In this section, Mani and Emily demonstrate the capabilities of Amazon SageMaker in prompt engineering. They give an example of entity extraction, where the model extracts entities from a given prompt. They also explore the zero-shot chain of thought prompting where the model provides reasoning for its given conclusion. Additionally, they demonstrate mathematical reasoning using prompt engineering and finally give a real-life example of personal inflation using Amazon SageMaker.
In this section, the video discusses the process of fine-tuning machine learning models using Amazon SageMaker. They explain how to fine-tune models using scripts or pre-built examples, and they explain that the first step is always installing the necessary software. They also explain the importance of having a dataset and how you can plot it before launching a distributed training job on SageMaker. Finally, they mention that there are various examples available on the open-source repository to help developers fine-tune their models.
In this section of the video, the speakers discuss the different aspects needed to use Amazon SageMaker to build generative AI applications. These aspects include specifying the instance on which the job will run, setting up the environment with necessary packages through containers, and providing training scripts written in Python. They also mention three ways to install additional packages: getting your own container, mentioning requirements in a TXT file in the source directory, or using containers with pre-installed packages optimized for SageMaker. The speakers also discuss the concept of data parallelism and using SageMaker DDP or PyTorch DDP for distributed training, depending on the choice of instance and scale of the job.
In this section, the speakers discuss the different types of accelerators that can be used with Amazon SageMaker to achieve faster and more efficient generative AI applications. They recommend Trainium and Inferentia as great options for users who want to deploy pre-trained models or fine-tune models. Trainium is significantly less expensive and faster compared to peer accelerators like the P4 series, and it uses PyTorch XLA compilation to easily integrate users' scripts. Meanwhile, Inferentia allows users to compile their models for massive cost savings, speed boosts, and energy reductions. Finally, they touch on large model inference container and discuss how it enables deploying models that don't fit into memory, like those with 100 billion parameters per model.
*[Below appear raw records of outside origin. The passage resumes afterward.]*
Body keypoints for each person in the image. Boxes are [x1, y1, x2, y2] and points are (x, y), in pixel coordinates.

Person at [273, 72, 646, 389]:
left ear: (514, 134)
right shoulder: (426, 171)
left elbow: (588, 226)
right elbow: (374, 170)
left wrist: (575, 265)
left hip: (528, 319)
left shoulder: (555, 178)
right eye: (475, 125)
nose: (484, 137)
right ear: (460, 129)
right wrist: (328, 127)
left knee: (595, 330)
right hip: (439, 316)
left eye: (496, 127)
In this section, the speakers discuss large model inference containers and how it can parallelize a model by sharding it across multiple GPUs to achieve low latency. They also talk about the optimization options available, such as compilation and quantization to reduce the memory footprint and requirement of a large instance. It is recommended that users first define their use case and then try out models on SageMaker Studio's jumpstart option before fine-tuning and deploying the model. Users are also encouraged to use the available optimization options for both training and deployment.
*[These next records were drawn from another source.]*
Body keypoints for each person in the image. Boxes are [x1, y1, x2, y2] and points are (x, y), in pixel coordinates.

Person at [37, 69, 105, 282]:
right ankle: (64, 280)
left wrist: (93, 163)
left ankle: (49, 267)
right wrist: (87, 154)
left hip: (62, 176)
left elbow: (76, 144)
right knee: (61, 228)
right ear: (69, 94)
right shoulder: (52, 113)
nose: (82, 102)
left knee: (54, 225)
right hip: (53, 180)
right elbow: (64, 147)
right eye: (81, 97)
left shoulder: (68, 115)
In this section, the presenters discuss how SageMaker Ground Truth can be used to label all of your data quickly, evaluate prompts, evaluate model responses and incorporate feedback from teams to improve the model. They also mention that reinforcement learning with human feedback is possible using SageMaker training and SageMaker labeling. The process can be further improved with instruction, fine-tuning, parameter efficient fine-tuning technique, and chain of thought tuning.